Earlier this summer I spent a few days in Ann Arbor, Michigan, attending University of Michigan’s National Intergroup Dialogue Institute. It’s an intense program, focused on some hard-to-tackle issues: Social justice, social differences, oppression, and on how to bring about dialogue. The time is about equally divided between workshops and big hall lectures/discussions. The workshop time was spent in smaller groups that stayed the same through the conference, so there was enough time to start getting to know the other participants a little bit.
We left California just as spring quarter was ending, and right before summer school was about to start. I was tired from a long stressful school year. I was tired of people, and I was definitely tired of people telling me what to do. And, having spent the past 15 years teaching about social justice, inequality, and prejudice, gaining plenty of experience guiding groups through difficult conversations in the process, I overlooked the (obvious) need to prepare mentally for the four-day institute.
The first few meetings in our smaller group were interesting, and it was obvious that people came from very different backgrounds. I listened more than I spoke. Partially out of teacher-habit (the worst thing an instructor can do is talk too much when you want a group to share experiences), and partially because I know that my own white, educated, middle class, northern European, background is one where structures have granted me privilege, rather than caused me to struggle.
Over the few days the institute lasted, I grew increasingly frustrated. I’m writing this on August 9 – about a month and a half after we returned from Michigan.

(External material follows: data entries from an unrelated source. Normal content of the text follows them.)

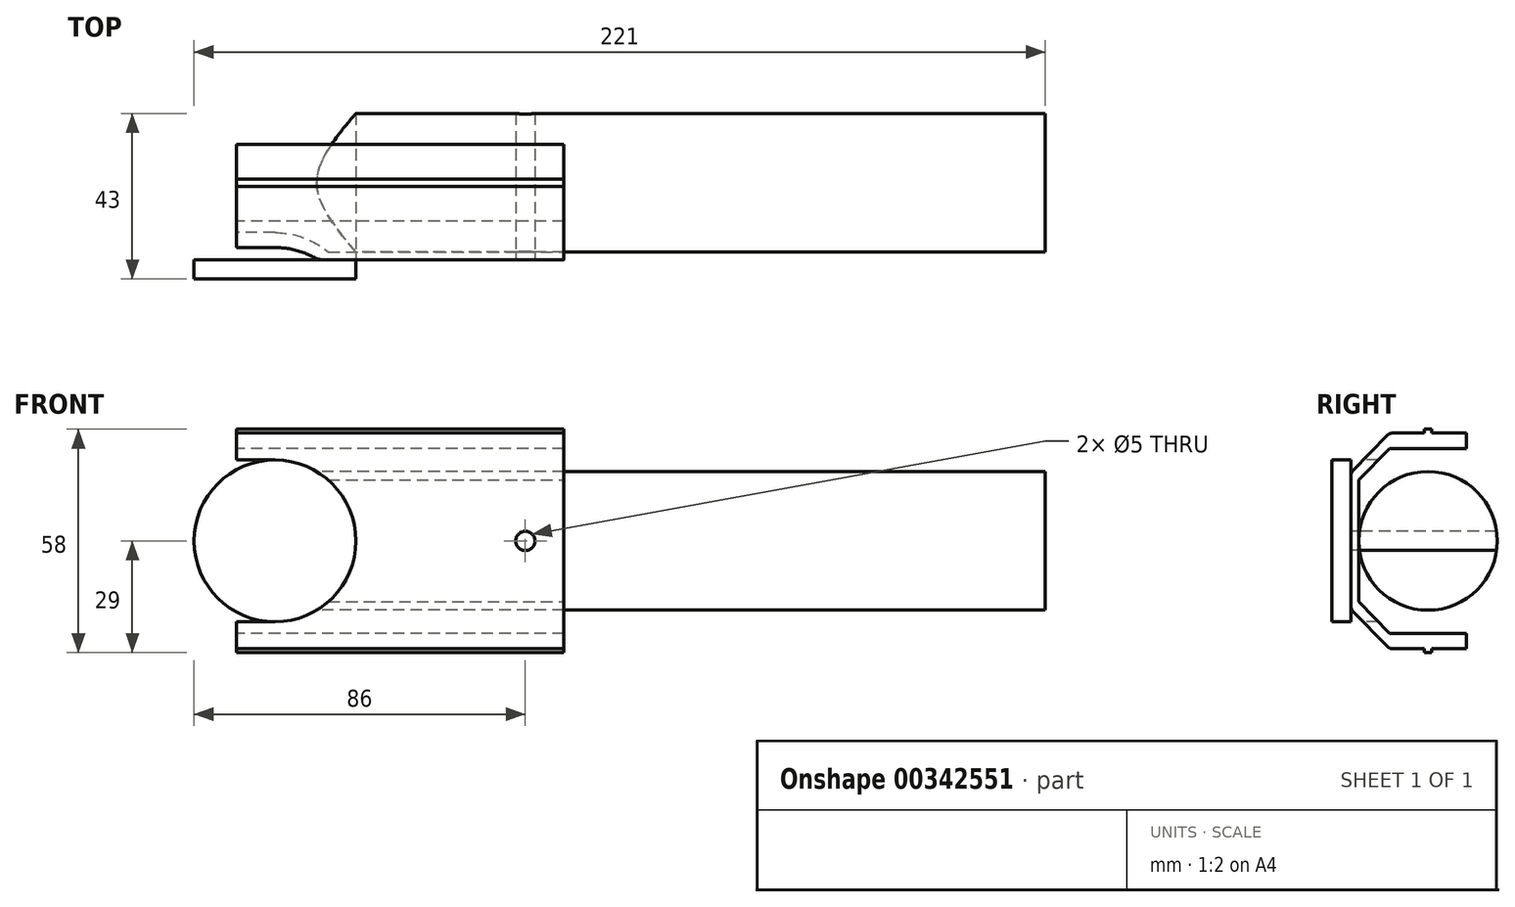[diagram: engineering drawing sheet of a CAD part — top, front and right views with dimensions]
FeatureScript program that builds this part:
annotation { "Feature Type Name" : "Feature", "Feature Type Description" : "" }
export const myFeature = defineFeature(function(context is Context, id is Id, definition is map)
    precondition{}
    {
        {
            var Q0;
            Q0=qCreatedBy(makeId("Front.planeOp"),FACE);
            var sketch = newSketch(context, id + "F0", { "sketchPlane" : qUnion([Q0])});
            skCircle(sketch, "E0", {"center": v(0, 0) * mm, "radius": 21 * mm});
            skSolve(sketch);
        }
        {
            var Q0;
            Q0 = qSketchRegion(id + "F0", true);
            extrude(context, id + "F1", {"entities" : qUnion([Q0]), "endBound" : BoundingType.SYMMETRIC, "depth" : 50 * mm});
        }
        {
            var Q0;
            Q0=qCreatedBy(makeId("Right.planeOp"),FACE);
            var sketch = newSketch(context, id + "F2", { "sketchPlane" : qUnion([Q0])});
            skCircle(sketch, "E1", {"center": v(0, 0) * mm, "radius": 18 * mm});
            skSolve(sketch);
        }
        {
            var Q0;
            Q0 = qSketchRegion(id + "F2", true);
            extrude(context, id + "F3", {"entities" : qUnion([Q0]), "operationType" : NewBodyOperationType.ADD, "depth" : 200 * mm});
        }
        {
            var Q0;
            Q0=qCreatedBy(makeId("Front.planeOp"),FACE);
            cPlane(context, id + "F4", {"entities" : qUnion([Q0]), "cplaneType" : CPlaneType.OFFSET, "offset" : 18 * mm, "width" : 150 * mm, "height" : 150 * mm});
        }
        {
            var Q0;
            Q0=qCreatedBy(id+"F4.planeOp",FACE);
            var sketch = newSketch(context, id + "F5", { "sketchPlane" : qUnion([Q0])});
            skCircle(sketch, "E2", {"center": v(65, 0) * mm, "radius": 2.5 * mm});
            skSolve(sketch);
        }
        {
            var Q0;
            Q0 = qSketchRegion(id + "F5", true);
            extrude(context, id + "F6", {"entities" : qUnion([Q0]), "operationType" : NewBodyOperationType.REMOVE, "oppositeDirection" : true, "depth" : 30 * mm});
        }
        {
            var Q0;
            Q0=qCreatedBy(makeId("Right.planeOp"),FACE);
            cPlane(context, id + "F7", {"entities" : qUnion([Q0]), "cplaneType" : CPlaneType.OFFSET, "offset" : 10 * mm, "oppositeDirection" : true, "width" : 150 * mm, "height" : 150 * mm});
        }
        {
            var Q0;
            Q0=qCreatedBy(id+"F7.planeOp",FACE);
            var sketch = newSketch(context, id + "F8", { "sketchPlane" : qUnion([Q0])});
            skLineSegment(sketch, "E3", {"start": v(0, 48.61) * mm, "end": v(0, -58.43) * mm});
            skLineSegment(sketch, "E4", {"start": v(-60.37, 0) * mm, "end": v(50.93, 0) * mm});
            skLineSegment(sketch, "E5", {"start": v(0, 24) * mm, "end": v(-10, 24) * mm});
            skLineSegment(sketch, "E6", {"start": v(-10, 24) * mm, "end": v(-10, 28) * mm});
            skLineSegment(sketch, "E7", {"start": v(-10, 28) * mm, "end": v(-1, 28) * mm});
            skLineSegment(sketch, "E8", {"start": v(-1, 28) * mm, "end": v(-1, 29) * mm});
            skLineSegment(sketch, "E9", {"start": v(-1, 29) * mm, "end": v(0, 29) * mm});
            skLineSegment(sketch, "E10.MirrorCS", {"start": v(10, 28) * mm, "end": v(1, 28) * mm});
            skLineSegment(sketch, "E11.MirrorCS", {"start": v(10, 24) * mm, "end": v(10, 28) * mm});
            skLineSegment(sketch, "E12.MirrorCS", {"start": v(0, 24) * mm, "end": v(10, 24) * mm});
            skLineSegment(sketch, "E13.MirrorCS", {"start": v(1, 29) * mm, "end": v(0, 29) * mm});
            skLineSegment(sketch, "E14.MirrorCS", {"start": v(1, 28) * mm, "end": v(1, 29) * mm});
            skLineSegment(sketch, "E15.MirrorCS", {"start": v(1, -28) * mm, "end": v(1, -29) * mm});
            skLineSegment(sketch, "E16.MirrorCS", {"start": v(1, -29) * mm, "end": v(0, -29) * mm});
            skLineSegment(sketch, "E17.MirrorCS", {"start": v(-1, -28) * mm, "end": v(-1, -29) * mm});
            skLineSegment(sketch, "E18.MirrorCS", {"start": v(-1, -29) * mm, "end": v(0, -29) * mm});
            skLineSegment(sketch, "E19.MirrorCS", {"start": v(10, -24) * mm, "end": v(10, -28) * mm});
            skLineSegment(sketch, "E20.MirrorCS", {"start": v(0, -24) * mm, "end": v(10, -24) * mm});
            skLineSegment(sketch, "E21.MirrorCS", {"start": v(0, -24) * mm, "end": v(-10, -24) * mm});
            skLineSegment(sketch, "E22.MirrorCS", {"start": v(-10, -24) * mm, "end": v(-10, -28) * mm});
            skLineSegment(sketch, "E23.MirrorCS", {"start": v(-10, -28) * mm, "end": v(-1, -28) * mm});
            skLineSegment(sketch, "E24.MirrorCS", {"start": v(10, -28) * mm, "end": v(1, -28) * mm});
            skSolve(sketch);
        }
        {
            var Q0;
            {var subQ0=sQuery(id+"F8.wireOp",EDGE,"E5");Q0=makeQuery(id+"F8.imprint","IMPRINT",FACE,{"disambiguationData":[TD([[makeQuery(id+"F8.imprint","IMPRINT",EDGE,{"derivedFrom":subQ0}),-1.0]])]});}
            var Q1;
            Q1=makeQuery(id+"F8.imprint","IMPRINT",FACE,{"disambiguationData":[TD([[makeQuery(id+"F8.imprint","IMPRINT",EDGE,{"derivedFrom":sQuery(id+"F8.wireOp",EDGE,"E10.MirrorCS")}),1.0]])]});
            var Q2;
            Q2=makeQuery(id+"F8.imprint","IMPRINT",FACE,{"disambiguationData":[TD([[makeQuery(id+"F8.imprint","IMPRINT",EDGE,{"derivedFrom":sQuery(id+"F8.wireOp",EDGE,"E17.MirrorCS")}),1.0]])]});
            var Q3;
            Q3=makeQuery(id+"F8.imprint","IMPRINT",FACE,{"disambiguationData":[TD([[makeQuery(id+"F8.imprint","IMPRINT",EDGE,{"derivedFrom":sQuery(id+"F8.wireOp",EDGE,"E15.MirrorCS")}),-1.0]])]});
            extrude(context, id + "F9", {"entities" : qUnion([Q0, Q1, Q2, Q3]), "depth" : 85 * mm});
        }
        {
            var Q0;
            Q0=makeQuery(id+"F9.opExtrude","CAP_FACE",FACE,{"disambiguationData":[OSD([sQuery(id+"F8.wireOp",EDGE,"E5"),sQuery(id+"F8.wireOp",EDGE,"E6"),sQuery(id+"F8.wireOp",EDGE,"E7"),sQuery(id+"F8.wireOp",EDGE,"E8"),sQuery(id+"F8.wireOp",EDGE,"E9"),sQuery(id+"F8.wireOp",EDGE,"E10.MirrorCS"),sQuery(id+"F8.wireOp",EDGE,"E11.MirrorCS"),sQuery(id+"F8.wireOp",EDGE,"E12.MirrorCS"),sQuery(id+"F8.wireOp",EDGE,"E13.MirrorCS"),sQuery(id+"F8.wireOp",EDGE,"E14.MirrorCS")])],"isStart":false});
            var sketch = newSketch(context, id + "F10", { "sketchPlane" : qUnion([Q0])});
            skLineSegment(sketch, "E25", {"start": v(-18, 0) * mm, "end": v(-18, 15.79) * mm});
            skLineSegment(sketch, "E26", {"start": v(-18, 15.79) * mm, "end": v(-10, 24) * mm});
            skLineSegment(sketch, "E27", {"start": v(-56.87, 0) * mm, "end": v(48.34, 0) * mm});
            skLineSegment(sketch, "E28", {"start": v(-10, 28) * mm, "end": v(-20, 17.73) * mm});
            skLineSegment(sketch, "E29", {"start": v(-20, 17.73) * mm, "end": v(-20, 0) * mm});
            skLineSegment(sketch, "E30.MirrorCS", {"start": v(-20, -17.73) * mm, "end": v(-20, 0) * mm});
            skLineSegment(sketch, "E31.MirrorCS", {"start": v(-10, -28) * mm, "end": v(-20, -17.73) * mm});
            skLineSegment(sketch, "E32.MirrorCS", {"start": v(-18, -15.79) * mm, "end": v(-10, -24) * mm});
            skLineSegment(sketch, "E33.MirrorCS", {"start": v(-18, 0) * mm, "end": v(-18, -15.79) * mm});
            skLineSegment(sketch, "E34", {"start": v(-10, -28) * mm, "end": v(-10, -24) * mm});
            skSolve(sketch);
        }
        {
            var Q0;
            {var subQ0=sQuery(id+"F10.wireOp",EDGE,"E30.MirrorCS");Q0=makeQuery(id+"F10.imprint","IMPRINT",FACE,{"disambiguationData":[TD([[makeQuery(id+"F10.imprint","IMPRINT",EDGE,{"derivedFrom":subQ0}),-1.0]])]});}
            var Q1;
            {var subQ1=sQuery(id+"F10.wireOp",EDGE,"E25");Q1=makeQuery(id+"F10.imprint","IMPRINT",FACE,{"disambiguationData":[TD([[makeQuery(id+"F10.imprint","IMPRINT",EDGE,{"derivedFrom":subQ1}),1.0]])]});}
            extrude(context, id + "F11", {"entities" : qUnion([Q0, Q1]), "oppositeDirection" : true, "depth" : 85 * mm});
        }
        {
            var Q0;
            Q0=makeQuery(id+"F11.opExtrude","SWEPT_FACE",FACE,{"disambiguationData":[OSD([sQuery(id+"F10.wireOp",EDGE,"E29"),sQuery(id+"F10.wireOp",EDGE,"E30.MirrorCS")])]});
            var sketch = newSketch(context, id + "F12", { "sketchPlane" : qUnion([Q0])});
            skCircle(sketch, "E35", {"center": v(0, 0) * mm, "radius": 21 * mm});
            skLineSegment(sketch, "E36", {"start": v(0, 21) * mm, "end": v(-10, 21) * mm});
            skLineSegment(sketch, "E37", {"start": v(-10, 21) * mm, "end": v(-10, 18.47) * mm});
            skLineSegment(sketch, "E38", {"start": v(0, -21) * mm, "end": v(-10, -21) * mm});
            skLineSegment(sketch, "E39", {"start": v(-10, -21) * mm, "end": v(-10, -18.47) * mm});
            skSolve(sketch);
        }
        {
            var Q0;
            Q0 = qSketchRegion(id + "F12", true);
            extrude(context, id + "F13", {"entities" : qUnion([Q0]), "operationType" : NewBodyOperationType.REMOVE, "endBound" : BoundingType.THROUGH_ALL, "oppositeDirection" : true, "depth" : 30 * mm});
        }
        {
            var Q0;
            Q0=makeQuery(id+"F11.opExtrude","SWEPT_FACE",FACE,{"disambiguationData":[OSD([sQuery(id+"F10.wireOp",EDGE,"E29"),sQuery(id+"F10.wireOp",EDGE,"E30.MirrorCS")])]});
            var sketch = newSketch(context, id + "F14", { "sketchPlane" : qUnion([Q0])});
            skCircle(sketch, "E40", {"center": v(65, 0) * mm, "radius": 2.5 * mm});
            skSolve(sketch);
        }
        {
            var Q0;
            Q0=makeQuery(id+"F14.imprint","IMPRINT",FACE,{"disambiguationData":[TD([[makeQuery(id+"F14.imprint","IMPRINT",EDGE,{"derivedFrom":sQuery(id+"F14.wireOp",EDGE,"E40")}),1.0]])]});
            extrude(context, id + "F15", {"entities" : qUnion([Q0]), "operationType" : NewBodyOperationType.REMOVE, "endBound" : BoundingType.THROUGH_ALL, "oppositeDirection" : true, "depth" : 25 * mm});
        }
        {
            var Q0;
            Q0=makeQuery(id+"F9.opExtrude","SWEPT_BODY",BODY,{"disambiguationData":[OSD([sQuery(id+"F8.wireOp",EDGE,"E5"),sQuery(id+"F8.wireOp",EDGE,"E6"),sQuery(id+"F8.wireOp",EDGE,"E7"),sQuery(id+"F8.wireOp",EDGE,"E8"),sQuery(id+"F8.wireOp",EDGE,"E9"),sQuery(id+"F8.wireOp",EDGE,"E10.MirrorCS"),sQuery(id+"F8.wireOp",EDGE,"E11.MirrorCS"),sQuery(id+"F8.wireOp",EDGE,"E12.MirrorCS"),sQuery(id+"F8.wireOp",EDGE,"E13.MirrorCS"),sQuery(id+"F8.wireOp",EDGE,"E14.MirrorCS")])]});
            var Q1;
            Q1=makeQuery(id+"F9.opExtrude","SWEPT_BODY",BODY,{"disambiguationData":[OSD([sQuery(id+"F8.wireOp",EDGE,"E15.MirrorCS"),sQuery(id+"F8.wireOp",EDGE,"E16.MirrorCS"),sQuery(id+"F8.wireOp",EDGE,"E17.MirrorCS"),sQuery(id+"F8.wireOp",EDGE,"E18.MirrorCS"),sQuery(id+"F8.wireOp",EDGE,"E19.MirrorCS"),sQuery(id+"F8.wireOp",EDGE,"E20.MirrorCS"),sQuery(id+"F8.wireOp",EDGE,"E21.MirrorCS"),sQuery(id+"F8.wireOp",EDGE,"E22.MirrorCS"),sQuery(id+"F8.wireOp",EDGE,"E23.MirrorCS"),sQuery(id+"F8.wireOp",EDGE,"E24.MirrorCS")])]});
            var Q2;
            Q2=makeQuery(id+"F11.opExtrude","SWEPT_BODY",BODY,{"disambiguationData":[OSD([sQuery(id+"F8.wireOp",EDGE,"E6"),sQuery(id+"F10.wireOp",EDGE,"E25"),sQuery(id+"F10.wireOp",EDGE,"E26"),sQuery(id+"F10.wireOp",EDGE,"E28"),sQuery(id+"F10.wireOp",EDGE,"E29"),sQuery(id+"F10.wireOp",EDGE,"E30.MirrorCS"),sQuery(id+"F10.wireOp",EDGE,"E31.MirrorCS"),sQuery(id+"F10.wireOp",EDGE,"E32.MirrorCS"),sQuery(id+"F10.wireOp",EDGE,"E33.MirrorCS"),sQuery(id+"F10.wireOp",EDGE,"E34")])]});
            booleanBodies(context, id + "F16", {"operationType" : BooleanOperationType.UNION, "tools" : qUnion([Q0, Q1, Q2])});
        }
        {
            var Q0;
            {var subQ0=sQuery(id+"F8.wireOp",EDGE,"E7");var subQ1=sQuery(id+"F8.wireOp",EDGE,"E6");Q0=makeQuery(id+"F16.opBoolean","MERGE",EDGE,{"derivedFrom":[makeQuery(id+"F9.opExtrude","SWEPT_EDGE",EDGE,{"disambiguationData":[OSD([subQ1,subQ0])]}),makeQuery(id+"F11.opExtrude","SWEPT_EDGE",EDGE,{"disambiguationData":[OSD([subQ1,subQ0,sQuery(id+"F10.wireOp",EDGE,"E28")])]})]});}
            var Q1;
            Q1=makeQuery(id+"F11.opExtrude","SWEPT_EDGE",EDGE,{"disambiguationData":[OSD([sQuery(id+"F10.wireOp",EDGE,"E28"),sQuery(id+"F10.wireOp",EDGE,"E29")])]});
            var Q2;
            Q2=makeQuery(id+"F11.opExtrude","SWEPT_EDGE",EDGE,{"disambiguationData":[OSD([sQuery(id+"F10.wireOp",EDGE,"E30.MirrorCS"),sQuery(id+"F10.wireOp",EDGE,"E31.MirrorCS")])]});
            var Q3;
            Q3=makeQuery(id+"F16.opBoolean","MERGE",EDGE,{"derivedFrom":[makeQuery(id+"F9.opExtrude","SWEPT_EDGE",EDGE,{"disambiguationData":[OSD([sQuery(id+"F8.wireOp",EDGE,"E22.MirrorCS"),sQuery(id+"F8.wireOp",EDGE,"E23.MirrorCS")])]}),makeQuery(id+"F11.opExtrude","SWEPT_EDGE",EDGE,{"disambiguationData":[OSD([sQuery(id+"F10.wireOp",EDGE,"E31.MirrorCS"),sQuery(id+"F10.wireOp",EDGE,"E34")])]})]});
            fillet(context, id + "F17", {"entities" : qUnion([Q0, Q1, Q2, Q3]), "radius" : 2 * mm, "tangentPropagation" : true, "allowEdgeOverflow" : false});
        }
    });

Today a couple of the pieces finally fell into place.
The first piece is something I once learned from a gay student. Having come out some time earlier, and agonized over the decision, he realized one day that the coming out process was never going to be over. As a gay man, he would have to keep coming out for the rest of his life. To new friends, new colleagues, maybe to their friends. He told me that he had gone to a gay professor for advice, and she had told him that he was right. It would never end. Exhausting, right?
I walked into the small group discussions in Michigan with a lot of experience from similar situations. But I failed to realize that no one knew that about me. No one knew me at all, as a matter of fact. What I was doing was assuming that everyone would take one look at me and automatically know that I was one of the “good” white people. And that is, to be honest, exceptionally annoying behavior. It’s self-important, and egocentric. And as a white, privileged, person you really don’t need to be egocentric in discussions about social justice and racism. When I see such attitudes in my students I call them on it. Yet I was blind to it in myself.
The second piece was a comment Tim Wise made today about the #blacklivesmatter protest at a Bernie Sanders rally in Seattle yesterday. Wise’s point is that racism upholds class differences in the US. So, when white leftists (like Sanders) want to deal with class issues first, and assume that after that racism will take care of itself, they are seriously missing the point. That’s the reason, Wise says, that “white leftists have to EARN the votes of people of color and white antiracists”.
And that’s when it dawned on me. At the conference in Ann Arbor I grew increasingly tired, irritated, and cranky, because I felt pushed to prove myself (AGAIN! the unfairness!) to people of color. And in that, I was so wrong. The truth is that I will have to prove myself, over and over again, to everyone around me, and to myself, for the rest of my life.
And the exhaustion I felt, and have been feeling since I came back from Michigan, that’s just how it is. As a white person I have the privilege of being able to take a break. But, there is no turning off injustices. There are no breaks for anyone suffering from oppression.
My exhaustion actually brings me closer to others. For once I too felt boxed in, judged, and limited. And I didn’t like it one bit.